- _YOUR TASK_:
All lines with the word "linejoin" are to be found and copied from the listing.

- _DATASET ENTRIES_:
==============================
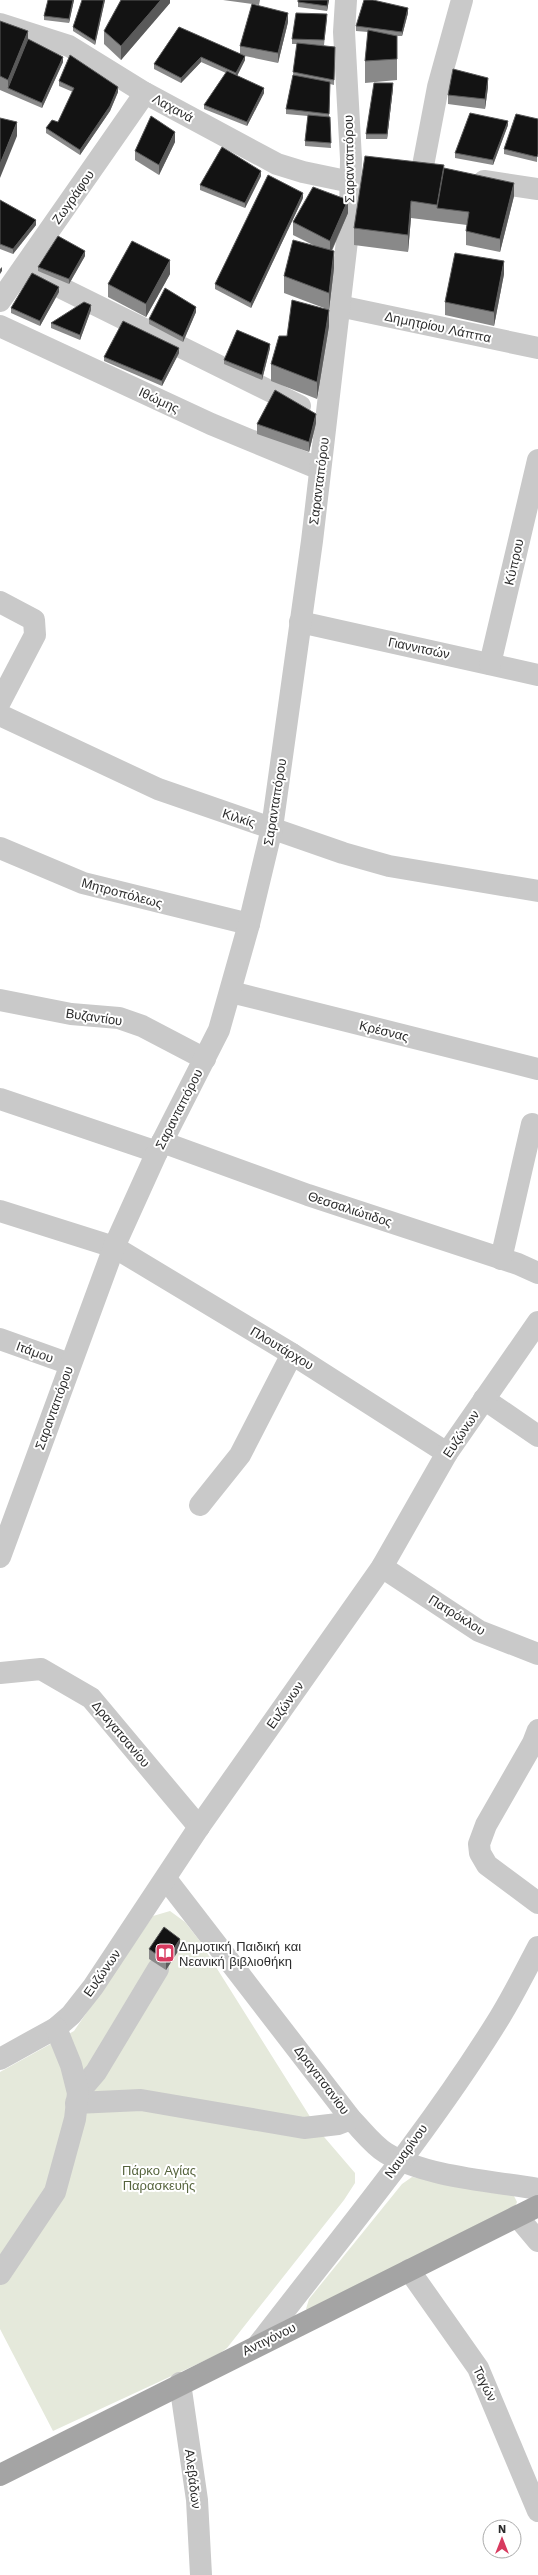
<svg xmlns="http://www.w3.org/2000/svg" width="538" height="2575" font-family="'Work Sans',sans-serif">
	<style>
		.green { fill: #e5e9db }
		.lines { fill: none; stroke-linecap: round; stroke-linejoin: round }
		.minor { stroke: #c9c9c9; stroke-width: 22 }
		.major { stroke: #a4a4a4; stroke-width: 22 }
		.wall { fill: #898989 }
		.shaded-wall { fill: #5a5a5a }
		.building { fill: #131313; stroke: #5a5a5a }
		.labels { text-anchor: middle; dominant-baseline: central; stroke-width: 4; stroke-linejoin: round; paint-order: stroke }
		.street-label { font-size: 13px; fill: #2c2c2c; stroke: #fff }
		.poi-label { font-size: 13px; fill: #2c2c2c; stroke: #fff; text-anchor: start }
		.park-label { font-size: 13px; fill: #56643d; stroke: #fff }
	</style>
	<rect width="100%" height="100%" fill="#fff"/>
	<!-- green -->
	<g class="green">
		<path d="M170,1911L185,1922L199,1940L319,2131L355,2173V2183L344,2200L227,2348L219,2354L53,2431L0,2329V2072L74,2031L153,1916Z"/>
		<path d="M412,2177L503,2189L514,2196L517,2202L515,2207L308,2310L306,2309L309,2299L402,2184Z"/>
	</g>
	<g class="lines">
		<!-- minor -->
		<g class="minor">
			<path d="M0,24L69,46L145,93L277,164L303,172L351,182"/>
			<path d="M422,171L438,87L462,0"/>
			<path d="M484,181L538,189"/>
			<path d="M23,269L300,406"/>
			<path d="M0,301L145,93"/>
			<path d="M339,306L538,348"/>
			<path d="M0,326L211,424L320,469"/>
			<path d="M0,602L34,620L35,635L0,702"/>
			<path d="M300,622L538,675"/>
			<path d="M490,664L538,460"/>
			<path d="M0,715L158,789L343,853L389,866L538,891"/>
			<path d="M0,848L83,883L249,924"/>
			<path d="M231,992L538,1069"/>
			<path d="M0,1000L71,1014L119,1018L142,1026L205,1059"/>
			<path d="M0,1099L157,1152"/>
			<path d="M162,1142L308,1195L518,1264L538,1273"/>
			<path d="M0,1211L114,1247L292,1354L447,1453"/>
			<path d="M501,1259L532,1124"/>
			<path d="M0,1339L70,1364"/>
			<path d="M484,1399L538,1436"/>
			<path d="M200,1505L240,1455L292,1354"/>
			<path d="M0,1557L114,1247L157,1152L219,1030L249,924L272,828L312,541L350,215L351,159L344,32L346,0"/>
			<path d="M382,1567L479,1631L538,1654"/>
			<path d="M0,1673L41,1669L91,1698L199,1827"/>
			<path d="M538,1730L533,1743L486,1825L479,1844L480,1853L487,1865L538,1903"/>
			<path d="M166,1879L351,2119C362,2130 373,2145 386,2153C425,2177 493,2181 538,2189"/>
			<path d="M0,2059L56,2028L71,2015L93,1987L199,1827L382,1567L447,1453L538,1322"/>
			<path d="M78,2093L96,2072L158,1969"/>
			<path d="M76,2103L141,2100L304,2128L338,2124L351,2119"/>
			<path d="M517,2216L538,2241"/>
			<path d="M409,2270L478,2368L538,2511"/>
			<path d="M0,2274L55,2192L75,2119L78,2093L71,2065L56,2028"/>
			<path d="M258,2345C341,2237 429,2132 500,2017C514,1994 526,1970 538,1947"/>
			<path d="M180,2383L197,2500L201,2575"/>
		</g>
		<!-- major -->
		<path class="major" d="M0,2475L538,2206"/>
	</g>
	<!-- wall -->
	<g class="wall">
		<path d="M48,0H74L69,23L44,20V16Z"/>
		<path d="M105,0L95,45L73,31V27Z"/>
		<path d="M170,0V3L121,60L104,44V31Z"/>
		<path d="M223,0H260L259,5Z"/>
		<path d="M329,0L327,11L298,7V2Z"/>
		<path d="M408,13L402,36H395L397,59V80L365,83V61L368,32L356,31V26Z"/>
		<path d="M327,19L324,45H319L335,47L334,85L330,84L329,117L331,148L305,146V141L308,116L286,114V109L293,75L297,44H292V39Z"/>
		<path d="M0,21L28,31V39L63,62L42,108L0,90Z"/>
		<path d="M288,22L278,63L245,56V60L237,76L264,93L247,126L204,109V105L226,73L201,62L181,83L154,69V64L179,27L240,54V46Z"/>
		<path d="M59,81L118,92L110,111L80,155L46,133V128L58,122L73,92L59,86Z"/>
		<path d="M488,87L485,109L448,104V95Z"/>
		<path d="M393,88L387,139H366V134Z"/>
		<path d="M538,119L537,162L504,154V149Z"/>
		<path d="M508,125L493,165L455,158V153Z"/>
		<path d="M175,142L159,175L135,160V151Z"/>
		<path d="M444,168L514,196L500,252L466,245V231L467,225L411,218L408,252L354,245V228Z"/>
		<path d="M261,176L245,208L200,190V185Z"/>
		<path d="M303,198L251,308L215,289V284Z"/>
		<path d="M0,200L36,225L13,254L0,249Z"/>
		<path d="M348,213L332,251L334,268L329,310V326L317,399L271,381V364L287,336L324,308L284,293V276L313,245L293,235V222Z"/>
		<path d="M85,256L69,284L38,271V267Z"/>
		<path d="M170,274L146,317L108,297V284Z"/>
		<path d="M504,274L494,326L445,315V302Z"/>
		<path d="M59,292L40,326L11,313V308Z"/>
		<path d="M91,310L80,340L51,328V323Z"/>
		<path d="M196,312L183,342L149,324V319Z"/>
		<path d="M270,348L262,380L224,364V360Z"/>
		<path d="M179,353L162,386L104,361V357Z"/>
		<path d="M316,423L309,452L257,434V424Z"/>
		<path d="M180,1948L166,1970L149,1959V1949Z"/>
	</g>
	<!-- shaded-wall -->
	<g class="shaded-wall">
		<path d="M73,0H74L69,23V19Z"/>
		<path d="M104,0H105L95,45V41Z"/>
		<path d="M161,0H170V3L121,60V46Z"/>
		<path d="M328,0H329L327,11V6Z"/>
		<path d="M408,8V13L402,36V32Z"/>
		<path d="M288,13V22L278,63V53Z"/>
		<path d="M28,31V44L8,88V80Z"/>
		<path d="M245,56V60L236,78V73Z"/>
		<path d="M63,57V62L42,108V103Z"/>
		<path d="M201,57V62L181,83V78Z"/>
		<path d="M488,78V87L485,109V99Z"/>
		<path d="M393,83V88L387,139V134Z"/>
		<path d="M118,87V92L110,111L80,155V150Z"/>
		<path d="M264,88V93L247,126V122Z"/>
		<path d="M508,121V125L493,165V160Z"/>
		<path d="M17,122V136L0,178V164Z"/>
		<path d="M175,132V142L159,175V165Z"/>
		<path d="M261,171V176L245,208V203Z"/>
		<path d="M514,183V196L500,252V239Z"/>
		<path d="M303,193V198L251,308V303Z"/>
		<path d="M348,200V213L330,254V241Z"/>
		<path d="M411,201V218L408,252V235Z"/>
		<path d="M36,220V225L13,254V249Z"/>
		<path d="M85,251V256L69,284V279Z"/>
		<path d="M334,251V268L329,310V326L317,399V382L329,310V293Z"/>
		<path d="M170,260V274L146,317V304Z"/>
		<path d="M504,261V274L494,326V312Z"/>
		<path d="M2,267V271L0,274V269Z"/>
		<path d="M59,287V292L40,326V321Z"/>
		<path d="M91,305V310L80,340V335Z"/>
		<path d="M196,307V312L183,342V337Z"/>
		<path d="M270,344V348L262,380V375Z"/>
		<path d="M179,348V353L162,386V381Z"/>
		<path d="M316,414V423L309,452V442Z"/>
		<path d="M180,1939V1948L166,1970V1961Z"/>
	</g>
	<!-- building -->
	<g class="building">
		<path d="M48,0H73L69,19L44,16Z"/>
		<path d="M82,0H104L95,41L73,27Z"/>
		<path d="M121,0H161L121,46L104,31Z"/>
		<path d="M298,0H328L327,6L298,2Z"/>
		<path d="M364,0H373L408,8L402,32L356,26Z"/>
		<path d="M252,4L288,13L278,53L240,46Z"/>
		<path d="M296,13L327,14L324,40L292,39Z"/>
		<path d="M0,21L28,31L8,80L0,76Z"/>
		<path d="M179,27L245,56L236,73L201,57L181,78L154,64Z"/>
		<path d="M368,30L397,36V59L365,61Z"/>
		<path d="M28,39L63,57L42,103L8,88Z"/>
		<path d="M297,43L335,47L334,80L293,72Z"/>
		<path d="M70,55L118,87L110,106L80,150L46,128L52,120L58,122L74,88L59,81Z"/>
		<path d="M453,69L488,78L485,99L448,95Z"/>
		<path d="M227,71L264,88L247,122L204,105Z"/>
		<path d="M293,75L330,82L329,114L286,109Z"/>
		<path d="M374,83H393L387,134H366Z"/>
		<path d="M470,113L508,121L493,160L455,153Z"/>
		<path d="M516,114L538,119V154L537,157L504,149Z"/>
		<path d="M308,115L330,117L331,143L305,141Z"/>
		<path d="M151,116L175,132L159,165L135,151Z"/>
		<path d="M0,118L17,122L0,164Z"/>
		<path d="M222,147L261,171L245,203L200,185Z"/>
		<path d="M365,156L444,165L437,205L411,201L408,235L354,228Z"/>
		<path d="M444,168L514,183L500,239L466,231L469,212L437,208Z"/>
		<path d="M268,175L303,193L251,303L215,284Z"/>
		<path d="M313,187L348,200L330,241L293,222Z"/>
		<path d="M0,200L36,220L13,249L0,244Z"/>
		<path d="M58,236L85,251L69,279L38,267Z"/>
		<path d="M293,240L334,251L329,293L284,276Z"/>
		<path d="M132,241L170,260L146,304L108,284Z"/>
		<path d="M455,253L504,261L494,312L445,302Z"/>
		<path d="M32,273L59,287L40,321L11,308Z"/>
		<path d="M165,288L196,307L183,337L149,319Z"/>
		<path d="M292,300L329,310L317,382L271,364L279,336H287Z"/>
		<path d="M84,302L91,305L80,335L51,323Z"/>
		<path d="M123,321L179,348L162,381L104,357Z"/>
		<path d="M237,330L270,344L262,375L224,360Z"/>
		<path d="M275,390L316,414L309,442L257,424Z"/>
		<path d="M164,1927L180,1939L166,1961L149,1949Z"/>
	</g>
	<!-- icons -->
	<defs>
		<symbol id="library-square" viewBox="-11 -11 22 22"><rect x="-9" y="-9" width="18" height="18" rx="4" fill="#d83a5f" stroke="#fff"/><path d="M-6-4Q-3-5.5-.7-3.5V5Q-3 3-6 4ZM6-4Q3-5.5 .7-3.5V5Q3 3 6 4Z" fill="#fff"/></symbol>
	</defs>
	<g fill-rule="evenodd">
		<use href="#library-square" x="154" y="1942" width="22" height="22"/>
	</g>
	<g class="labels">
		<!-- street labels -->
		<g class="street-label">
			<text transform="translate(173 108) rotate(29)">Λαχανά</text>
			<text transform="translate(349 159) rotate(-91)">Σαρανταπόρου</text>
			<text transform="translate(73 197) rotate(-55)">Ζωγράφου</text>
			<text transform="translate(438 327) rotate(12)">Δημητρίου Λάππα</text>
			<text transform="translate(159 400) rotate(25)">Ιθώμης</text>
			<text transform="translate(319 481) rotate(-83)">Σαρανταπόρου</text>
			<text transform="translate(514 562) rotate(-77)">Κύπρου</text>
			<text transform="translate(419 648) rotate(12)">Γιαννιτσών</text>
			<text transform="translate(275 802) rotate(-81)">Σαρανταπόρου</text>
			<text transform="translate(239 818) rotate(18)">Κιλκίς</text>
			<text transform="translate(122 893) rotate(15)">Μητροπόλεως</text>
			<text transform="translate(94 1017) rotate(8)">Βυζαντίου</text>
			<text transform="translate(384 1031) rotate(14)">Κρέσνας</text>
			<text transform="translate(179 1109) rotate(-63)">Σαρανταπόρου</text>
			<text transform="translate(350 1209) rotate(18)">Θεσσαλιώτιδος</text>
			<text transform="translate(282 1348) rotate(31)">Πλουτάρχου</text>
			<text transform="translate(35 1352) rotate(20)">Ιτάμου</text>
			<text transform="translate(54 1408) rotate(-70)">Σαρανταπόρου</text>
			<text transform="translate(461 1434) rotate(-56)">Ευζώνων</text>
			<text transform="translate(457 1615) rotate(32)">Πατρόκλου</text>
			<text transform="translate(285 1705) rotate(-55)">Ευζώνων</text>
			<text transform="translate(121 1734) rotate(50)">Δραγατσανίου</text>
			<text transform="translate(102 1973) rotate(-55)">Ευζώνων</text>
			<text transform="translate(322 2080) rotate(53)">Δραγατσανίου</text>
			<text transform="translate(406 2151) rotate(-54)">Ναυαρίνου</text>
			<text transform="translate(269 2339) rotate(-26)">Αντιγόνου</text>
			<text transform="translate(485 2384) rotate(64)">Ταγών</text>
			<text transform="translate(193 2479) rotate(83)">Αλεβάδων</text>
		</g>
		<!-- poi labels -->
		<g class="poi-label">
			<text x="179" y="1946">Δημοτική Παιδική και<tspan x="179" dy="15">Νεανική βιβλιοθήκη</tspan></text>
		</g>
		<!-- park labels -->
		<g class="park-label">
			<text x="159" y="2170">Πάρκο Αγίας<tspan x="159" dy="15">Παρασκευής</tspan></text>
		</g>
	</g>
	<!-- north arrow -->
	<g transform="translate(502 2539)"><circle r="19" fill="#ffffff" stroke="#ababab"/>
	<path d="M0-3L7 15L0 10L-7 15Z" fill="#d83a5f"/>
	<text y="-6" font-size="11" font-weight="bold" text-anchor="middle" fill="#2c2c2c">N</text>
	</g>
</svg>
==============================
- _OUTPUT FOR THIS EXERCISE_:
		.lines { fill: none; stroke-linecap: round; stroke-linejoin: round }
		.labels { text-anchor: middle; dominant-baseline: central; stroke-width: 4; stroke-linejoin: round; paint-order: stroke }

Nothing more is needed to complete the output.